BEGIN Selected excerpt

Author : AIVON | PCB Manufacturing & Supply Chain Specialists March 30, 2026

 

Introduction

Under the 800V high-voltage platform, vehicle battery, charging, and drive systems are being developed toward higher voltage architectures. The motor, as the core of the three-electric system, directly affects vehicle performance. In the 800V architecture, motor design differs from lower-voltage platforms and trends toward higher efficiency, reduced weight, and lower cost. Against this background, motors wound with flat copper wire have attracted increasing attention from suppliers and OEMs.

 

Flat-wire Winding Types

By manufacturing process, flat-wire motor windings are mainly classified into three types: Hair-pin, I-pin, and continuous wave windings.

I-pin winding

I-pin windings are axially inserted: the flat conductors are embedded axially into the stator slots and the ends are bent and welded. The manufacturing process is relatively simple, but the welded joints occupy additional radial space, resulting in longer tails, higher copper usage, increased temperature, and reduced efficiency.

I-pin winding

Hair-pin winding

Hair-pin winding has a more complex manufacturing process than I-pin, including a preforming step. The flat copper wire is preformed into a U-shape, with the other end prepared for welding, making the process more challenging. However, because one end requires fewer welds, overall copper usage is lower than I-pin and motor efficiency can improve.

END Selected excerpt
BEGIN Source material

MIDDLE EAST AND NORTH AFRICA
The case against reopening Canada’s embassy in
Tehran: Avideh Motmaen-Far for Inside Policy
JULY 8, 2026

END Source material

Brief. Summarize the piece on flat-wire motor windings in three sentences. The material comes from a different source than the text.

Your response. Under 800V high-voltage platforms, motor design trends toward higher efficiency, reduced weight, and lower cost, and motors wound with flat copper wire have drawn growing attention from suppliers and OEMs. By manufacturing process, flat-wire motor windings fall mainly into three types: Hair-pin, I-pin, and continuous wave. I-pin windings are relatively simple to make, but their welded joints cause longer tails, higher copper usage, increased temperature, and reduced efficiency, whereas Hair-pin windings need a more complex U-shape preforming step yet use less copper overall and can improve motor efficiency.